Kenya Kiambu coffee, pronounced as kee-ahm-boo, hails from the Kiambu County in central Kenya, just north of Nairobi. The coffee-growing region boasts an altitude of approximately 1,600 to 2,100 meters above sea level. An interesting fact about this region is that it is one of the oldest and most well-established coffee-growing areas in Kenya, known for producing some of the finest beans in the world.

History Of The Region

The history of coffee cultivation in the Kiambu region dates back to the early 20th century, during the British colonial era. Around 1910, British settlers introduced the first coffee trees to the area, and by the 1930s, the region had become a thriving coffee-growing community. Over the years, the Kiambu coffee industry has evolved, with smallholder farmers and large estates working together to maintain the region's reputation for producing top-quality beans.

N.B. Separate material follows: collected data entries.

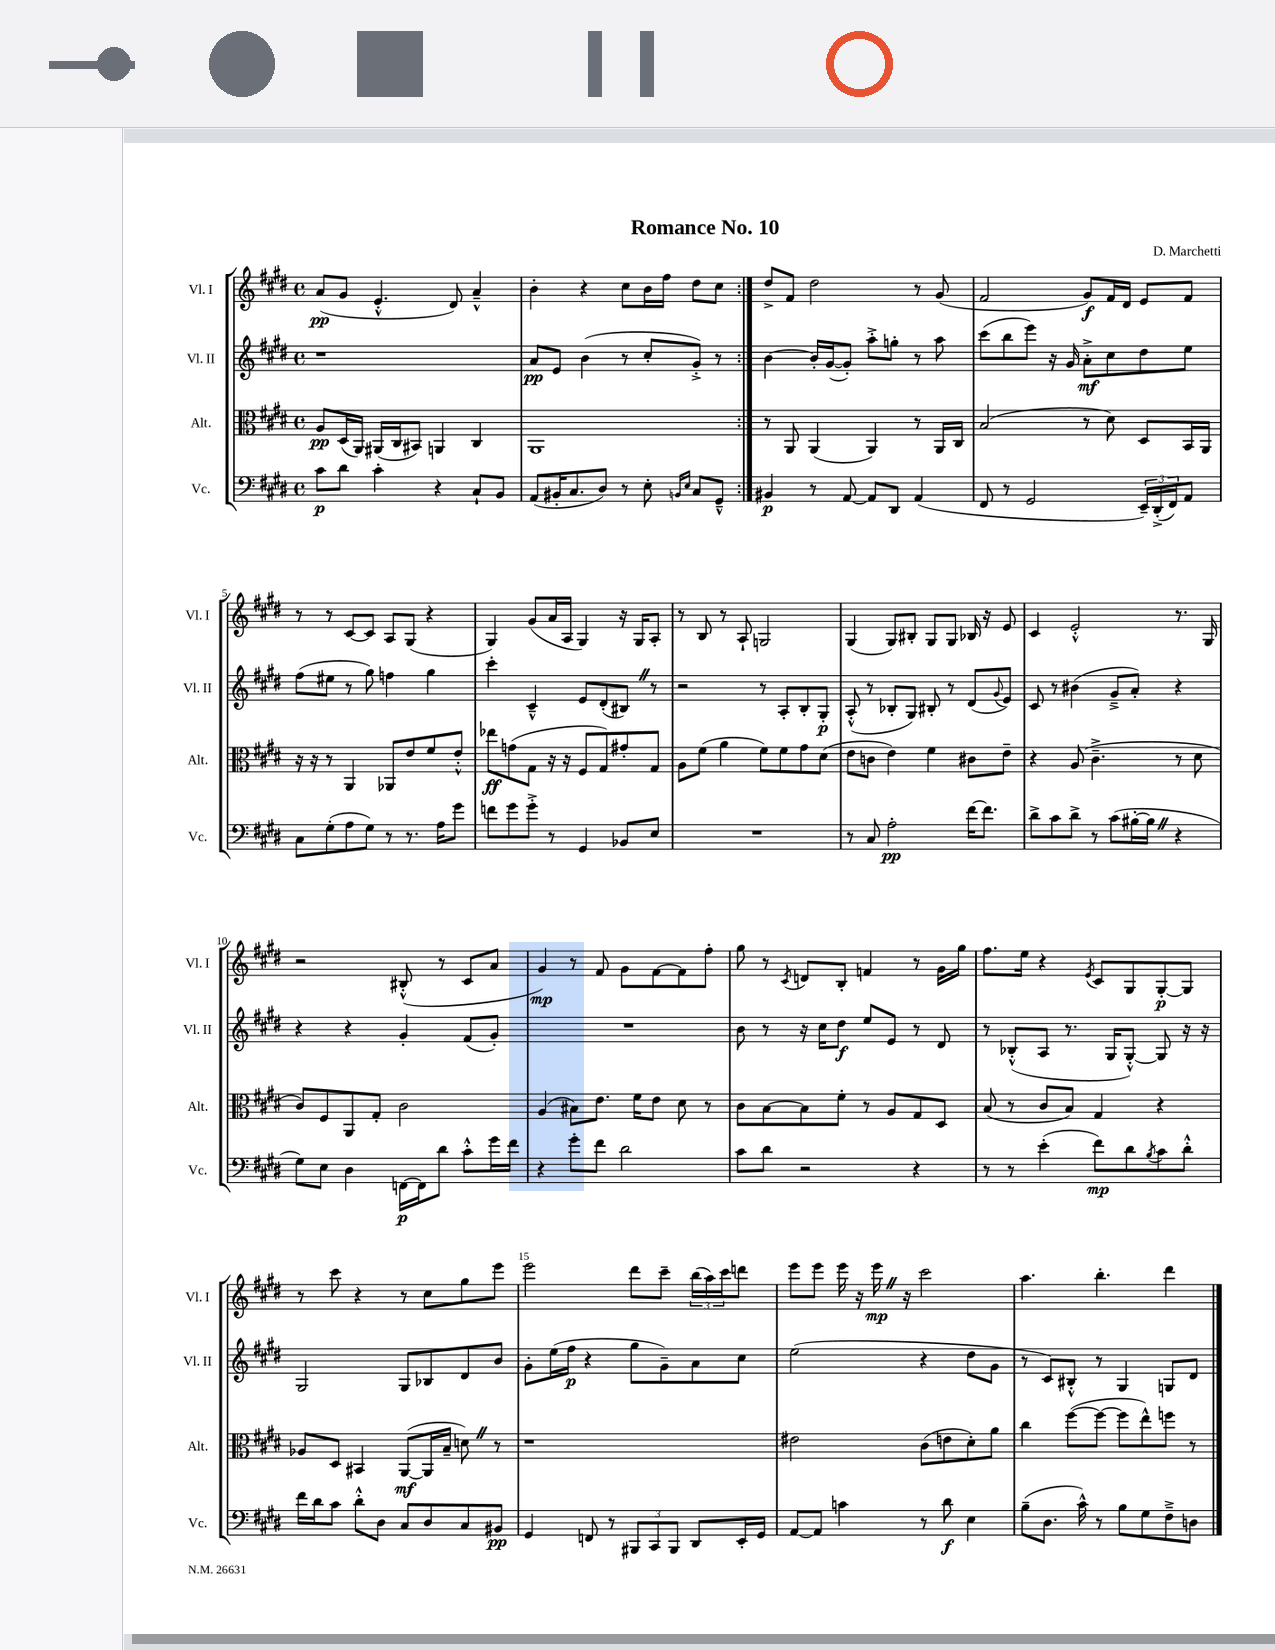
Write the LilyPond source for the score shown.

\header { title = "Romance No. 10" composer = "D. Marchetti" }
<<
\new StaffGroup <<
\new Staff = "s0" \with { instrumentName = "Vl. I" shortInstrumentName = "Vl. I" } {
    \clef treble \key e \major \defaultTimeSignature \time 4/4
    \repeat volta 2 { a'8\pp( gis'8 e'4.-.-^ dis'8) a'4---^ |
    b'4-. r4 cis''8 b'16 fis''16 dis''8 cis''8 | }
    dis''8-> fis'8 dis''2 r8 gis'8( |
    fis'2 gis'8\f) fis'16 dis'16 e'8 fis'8 |
    r8 r8 cis'8~ cis'8 a8 gis8( r4 |
    gis4) gis'8( a'16 a16 gis4) r16 gis16 a8-. |
    r8 b8 r8 a8-! g2 |
    gis4( gis8) bis8-. gis8 gis8 bes16 r16 e'8 |
    cis'4 e'2-.-^ r8. gis16 |
    r2 bis8-.-^( r8 cis'8 a'8 |
    gis'4\mp) r8 fis'8 gis'8 fis'8~ fis'8 fis''8-. |
    gis''8 r8 \acciaccatura { cis'8 } d'8 b8-. f'4 r8 gis'16 gis''16 |
    fis''8. e''16 r4 \acciaccatura { e'8 } cis'8 gis8 gis8~-.\p gis8 |
    r8 cis'''8 r4 r8 cis''8 gis''8 e'''8 |
    e'''2 dis'''8 cis'''8-- \tuplet 3/2 { b''16( a''16) cis'''16 } d'''8 |
    e'''8 e'''8 e'''16 r16 e'''16\mp \once \override BreathingSign.text = \markup { \musicglyph "scripts.caesura.straight" } \breathe r16 cis'''2 |
    a''4. b''4.-. dis'''4 \bar "|." |
}
\new Staff = "s1" \with { instrumentName = "Vl. II" shortInstrumentName = "Vl. II" } {
    \clef treble \key e \major \defaultTimeSignature \time 4/4
    \repeat volta 2 { r1 |
    a'8\pp e'8 b'4( r8 cis''8-. gis'8-.->) r8 | }
    b'4~ b'16-. gis'16~( gis'8-.) a''8-.-> g''8-. r8 a''8 |
    cis'''8( b''8 e'''8) r16 gis'16 a'8-.->\mf cis''8 dis''8 e''8 |
    fis''8( eis''8 r8 gis''8) f''4 gis''4 |
    cis'''4-. cis'4---^ e'8 dis'8-.( bis8) \once \override BreathingSign.text = \markup { \musicglyph "scripts.caesura.straight" } \breathe r8 |
    r2 r8 a8-. b8-. gis8-.\p |
    a8-.-^( r8 bes8-. gis8) bis8-. r8 dis'8( \appoggiatura { gis'8 } e'8) |
    cis'8 r8 bis'4( gis'8---> a'8-.) r4 |
    r4 r4 gis'4-. fis'8( gis'8-.) |
    R1 |
    b'8 r8 r16 cis''16 dis''8\f e''8 e'8 r8 dis'8 |
    r8 bes8-.-^( a8 r8. gis16 gis8~-.-^) gis8 r16 r16 |
    gis2 gis8 bes8 dis'8 b'8 |
    gis'8-. e''16( fis''16\p r4 gis''8 gis'8--) a'8 cis''8 |
    e''2( r4 dis''8 gis'8 |
    r8 cis'8) bis8-.-^ r8 gis4 g8 dis'8 \bar "|." |
}
\new Staff = "s2" \with { instrumentName = "Alt." shortInstrumentName = "Alt." } {
    \clef alto \key e \major \defaultTimeSignature \time 4/4
    \repeat volta 2 { a8\pp dis16( a,16) ais,16( cis16 bis,8) a,4 cis4 |
    a,1 | }
    r8 a,8 a,4( a,4) r8 a,16 cis16 |
    b2( r8 dis'8) dis8 b,16 a,16 |
    r16 r16 r8 a,4 aes,8 e'8 fis'8 e'8-.-^ |
    ees''8\ff g'8( gis8 r16 r16 fis8 gis8) gis'8-. gis8 |
    a8 fis'8( a'4 fis'8) fis'8 gis'8 dis'8( |
    e'8 c'8 e'4) fis'4 cis'8 e'8-- |
    r4 a8( cis'4.---> r8 dis'8 |
    cis'8) fis8 a,8 gis8-. cis'2 |
    a4( bis8) e'8. fis'16 e'8 dis'8 r8 |
    cis'8 b8~ b8 fis'8-. r8 a8 gis8 dis8 |
    b8( r8 cis'8 b8) gis4 r4 |
    aes8 dis8 bis,4 a,8~\mf( a,16 b16-- d'8) \once \override BreathingSign.text = \markup { \musicglyph "scripts.caesura.straight" } \breathe r8 |
    r1 |
    eis'2 cis'8( e'8 dis'8-.) a'8 |
    cis''4 fis''8~( fis''8~ fis''8 e''8-^) f''8 r8 \bar "|." |
}
\new Staff = "s3" \with { instrumentName = "Vc." shortInstrumentName = "Vc." } {
    \clef bass \key e \major \defaultTimeSignature \time 4/4
    \repeat volta 2 { cis'8\p dis'8 cis'4-. r4 cis8-! b,8 |
    a,8( bis,16-. cis8. dis8) r8 e8-. \grace { b,16 e16 } cis8 gis,8---^ | }
    bis,4\p r8 a,8~ a,8 dis,8 a,4( |
    fis,8 r8 gis,2 \tuplet 3/2 { e,16--) dis,16-.->( fis,16) } a,8 |
    cis8 gis8-.( a8 gis8) r8 r8. a16 gis'8 |
    f'8 gis'8 gis'8-.-> r8 gis,4 bes,8 e8 |
    R1 |
    r8 cis8 a2-.\pp fis'16~ fis'8. |
    dis'8-> cis'8 dis'8-> r8 cis'8( bis16~-. bis16 \once \override BreathingSign.text = \markup { \musicglyph "scripts.caesura.straight" } \breathe r4 |
    gis8) e8 dis4 f,16~\p f,16 dis'8 cis'8-.-^ gis'16 fis'16 |
    r4 gis'8-. fis'8 dis'2 |
    cis'8 dis'8 r2 r4 |
    r8 r8 e'4-.( fis'8\mp) dis'8 \acciaccatura { b8 } cis'8 dis'8-.-^ |
    fis'16 dis'16 cis'8 dis'8-.-^ dis8 cis8 dis8 cis8 bis,8\pp |
    gis,4 f,8 r8 \tuplet 3/2 { bis,,8 cis,8 bis,,8 } dis,8 e,16-. gis,16 |
    a,8~ a,8 c'4 r8 dis'8\f e4 |
    b8--( dis8. cis'16-^) r8 b8 gis8 fis8---> d8 \bar "|." |
}
>>
>>
\layout { \context { \Score \override BarNumber.break-visibility = ##(#f #t #t) barNumberVisibility = #(every-nth-bar-number-visible 5) } }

Farming & Processing Methods

In the Kiambu region, coffee is typically grown by smallholder farmers who own less than two hectares of land. These farmers mainly grow SL28 and SL34 Arabica varieties, which are known for their exceptional cup quality and bright acidity. The area's rich volcanic soil, high altitude, and favorable climate contribute to the unique characteristics of the beans produced here.While specific farming and processing methods may vary among farmers in the Kiambu region, the majority of Kenyan coffee is processed using the washed method. This involves depulping the coffee cherries to remove the outer skin and some of the fruit, followed by fermentation to break down the remaining mucilage. The beans are then washed and soaked in clean water before being spread out on raised drying beds to dry in the sun.This meticulous washed processing method, combined with the region's ideal growing conditions, results in a coffee that is consistently clean, bright, and complex in flavor.

Tasting Notes

Kenya Kiambu coffee is renowned for its vibrant, fruity, and wine-like flavors. The high acidity of the beans, attributed to the region's altitude and volcanic soil, imparts a bright and lively character to the cup. Typical tasting notes for Kiambu coffee include blackcurrant, red berries, grapefruit, and tropical fruit, often accompanied by a sweet, molasses-like undertone.The coffee's medium to full body and long, lingering finish make it a standout choice for coffee enthusiasts seeking a unique and memorable experience.

Notable Farms and Farmers

One notable farm in the Kiambu region is the Gachatha Coffee Factory, which was established in 1965 and is now managed by the New Gikaru Farmers Cooperative Society. This cooperative consists of more than 1,000 smallholder farmers who are dedicated to producing high-quality coffee through sustainable farming practices. Gachatha has received numerous accolades for its exceptional beans, including placing in the top ten at the Cup of Excellence competition.

Another noteworthy farm is the Nyeri Hill Estate, which has been producing coffee since the early 20th century. The farm's dedication to quality and innovation has earned it a reputation for producing some of the finest beans in the region.Overall, Kenya Kiambu coffee is a true gem in the world of specialty coffee, offering a unique and unforgettable experience for those who have the opportunity to taste it. Its rich history, exceptional growing conditions, and meticulous processing methods all contribute to the distinct flavor profile that sets it apart from other coffees.